• Quoted passage:

The Editor of the Aviation Law Section’s Newsletter for the Association of Trial Lawyers of America wrote concerning our Public Apology article:
Paul Hedlund and Ronald L. M. Goldman have contributed one of the more interesting articles we have published this year, addressing something beyond monetary compensation: Contrition. I cannot name a client who has lost a loved one in a crash whose number one priority within litigation is NOT the defendant publicly accepting responsibility. Paul and Ron have given us an interesting article exploring this subject.
On January 8, 2003, Air Midwest Flight 5481 crashed near Charlotte, North Carolina, killing all aboard. As in most commercial airlines cases, the individual families resolved their respective claims confidentially, and quietly moved on without further public comment until May 6, 2005 when, as a term of the settlement in Shepherd v. Air Midwest, et al., the president of Air Midwest publicly apologized to the families involved in that crash.
In most aviation disasters, the surviving families experience the five stages of grief at varying rates. After the first stage – denial, the next stage, anger, usually follows. All surviving family members want implementation of corrective action so that no other family will have to experience a similar loss in the future.
Some surviving family members want revenge. Most at least want a full investigation, some a private audience, and a very, very few demand full accountability through either a public apology or trial. For some families this need for public acceptance of responsibility by trial or public statement rises to a level of determination above all else.
The Shepherds were such a family. They were missionaries, committed to values of acknowledgment of wrongdoing and contrition. They became dedicated to obtain both assurances of safety changes, a public announcement of these changes, acknowledgment of responsibility, and an apology for this disaster and death of their loved one. The family’s unfaltering commitment provided the impetus to overcome the many obstacles to obtain this result.
Most defendants appear to be guided by the traditional legal thinking of their defense counsel and are averse to publishing any kind of apology, acknowledgment of fault, or other public statement. Their refusal to think “outside the box” is an impediment to helping families get through their loss, and it deprives the defendants of the opportunity to enhance their public image in the aftermath of tragedy. Airlines are public service providers. The reputation of their management for being truly customer oriented could be developed on this occasion.

[Source records]
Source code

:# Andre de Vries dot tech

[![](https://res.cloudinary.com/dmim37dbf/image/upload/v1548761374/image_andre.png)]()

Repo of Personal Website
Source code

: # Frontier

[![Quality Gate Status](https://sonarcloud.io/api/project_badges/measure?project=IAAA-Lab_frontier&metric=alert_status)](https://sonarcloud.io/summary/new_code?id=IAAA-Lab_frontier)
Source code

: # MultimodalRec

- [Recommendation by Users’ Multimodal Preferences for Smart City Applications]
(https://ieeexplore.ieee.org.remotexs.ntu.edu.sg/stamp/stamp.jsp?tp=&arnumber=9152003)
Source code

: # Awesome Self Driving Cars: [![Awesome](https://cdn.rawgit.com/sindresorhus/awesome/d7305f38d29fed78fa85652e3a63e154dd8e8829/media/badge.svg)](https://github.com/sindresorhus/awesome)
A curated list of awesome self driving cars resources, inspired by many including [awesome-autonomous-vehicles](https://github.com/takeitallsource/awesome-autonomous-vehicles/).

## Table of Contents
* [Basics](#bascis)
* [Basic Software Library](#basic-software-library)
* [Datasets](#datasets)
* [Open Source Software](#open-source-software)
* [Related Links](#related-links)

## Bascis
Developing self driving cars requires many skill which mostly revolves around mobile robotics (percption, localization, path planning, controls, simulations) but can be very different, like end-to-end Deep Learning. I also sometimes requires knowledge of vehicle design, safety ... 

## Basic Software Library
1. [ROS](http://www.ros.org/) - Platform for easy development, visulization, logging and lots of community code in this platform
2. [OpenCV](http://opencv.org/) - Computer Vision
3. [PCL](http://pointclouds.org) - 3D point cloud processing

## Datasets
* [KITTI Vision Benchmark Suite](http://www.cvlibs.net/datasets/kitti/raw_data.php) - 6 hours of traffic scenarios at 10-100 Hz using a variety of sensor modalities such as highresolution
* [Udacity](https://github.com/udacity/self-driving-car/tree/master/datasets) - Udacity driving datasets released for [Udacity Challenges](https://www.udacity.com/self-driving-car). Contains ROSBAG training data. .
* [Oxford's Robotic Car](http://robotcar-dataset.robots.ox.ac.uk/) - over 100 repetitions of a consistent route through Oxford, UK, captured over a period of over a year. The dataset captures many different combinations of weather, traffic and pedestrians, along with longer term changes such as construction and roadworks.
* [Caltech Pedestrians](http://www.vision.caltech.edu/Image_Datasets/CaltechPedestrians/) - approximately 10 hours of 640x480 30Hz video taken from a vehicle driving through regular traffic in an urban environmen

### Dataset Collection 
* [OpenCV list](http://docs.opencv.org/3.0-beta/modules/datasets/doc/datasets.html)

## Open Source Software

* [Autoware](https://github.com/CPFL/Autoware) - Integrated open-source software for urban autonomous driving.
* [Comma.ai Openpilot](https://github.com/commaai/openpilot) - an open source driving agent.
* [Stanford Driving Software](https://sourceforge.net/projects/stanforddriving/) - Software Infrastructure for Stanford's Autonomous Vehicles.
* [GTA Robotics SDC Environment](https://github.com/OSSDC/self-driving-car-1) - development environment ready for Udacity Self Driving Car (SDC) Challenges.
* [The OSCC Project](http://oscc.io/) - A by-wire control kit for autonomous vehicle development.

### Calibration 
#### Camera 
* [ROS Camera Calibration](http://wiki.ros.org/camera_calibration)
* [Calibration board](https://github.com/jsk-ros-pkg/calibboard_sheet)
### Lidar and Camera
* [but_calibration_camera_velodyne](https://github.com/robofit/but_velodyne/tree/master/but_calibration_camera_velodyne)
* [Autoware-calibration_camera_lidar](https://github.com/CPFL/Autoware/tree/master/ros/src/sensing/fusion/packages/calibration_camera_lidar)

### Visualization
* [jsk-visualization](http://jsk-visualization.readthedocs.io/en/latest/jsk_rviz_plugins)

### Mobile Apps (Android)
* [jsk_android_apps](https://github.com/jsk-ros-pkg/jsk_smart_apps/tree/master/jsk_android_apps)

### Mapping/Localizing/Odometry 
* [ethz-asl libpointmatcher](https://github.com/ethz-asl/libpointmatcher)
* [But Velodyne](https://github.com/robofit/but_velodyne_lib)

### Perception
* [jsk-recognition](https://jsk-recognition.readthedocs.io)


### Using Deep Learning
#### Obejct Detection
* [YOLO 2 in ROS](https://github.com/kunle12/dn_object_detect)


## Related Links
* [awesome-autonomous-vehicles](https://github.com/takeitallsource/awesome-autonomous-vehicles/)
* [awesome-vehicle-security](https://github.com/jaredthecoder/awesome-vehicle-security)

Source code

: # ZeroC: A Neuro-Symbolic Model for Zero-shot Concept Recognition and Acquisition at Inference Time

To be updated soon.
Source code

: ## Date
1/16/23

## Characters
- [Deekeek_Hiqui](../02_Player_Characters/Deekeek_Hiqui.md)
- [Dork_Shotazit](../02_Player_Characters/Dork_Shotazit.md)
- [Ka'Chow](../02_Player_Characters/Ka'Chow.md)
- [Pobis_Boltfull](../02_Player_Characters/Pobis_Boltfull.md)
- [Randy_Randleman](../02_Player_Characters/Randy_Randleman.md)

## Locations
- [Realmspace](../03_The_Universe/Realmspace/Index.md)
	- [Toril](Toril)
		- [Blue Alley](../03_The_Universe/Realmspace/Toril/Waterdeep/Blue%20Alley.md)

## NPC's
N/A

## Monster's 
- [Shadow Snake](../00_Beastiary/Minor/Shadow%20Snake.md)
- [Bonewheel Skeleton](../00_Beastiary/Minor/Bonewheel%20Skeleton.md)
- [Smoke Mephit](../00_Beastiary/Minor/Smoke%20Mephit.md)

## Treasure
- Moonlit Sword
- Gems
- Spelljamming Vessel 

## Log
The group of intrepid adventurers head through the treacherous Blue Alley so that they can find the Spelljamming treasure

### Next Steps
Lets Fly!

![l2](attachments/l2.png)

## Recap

• Exercises to complete:
[1] According to the article on public apology, on what date did the president of Air Midwest publicly apologize to the families from the Flight 5481 crash?
[2] Count the lines of the rows that contain the string "OpenCV", and reply with the number alone.

• Results:
[1] May 6, 2005

[2] 2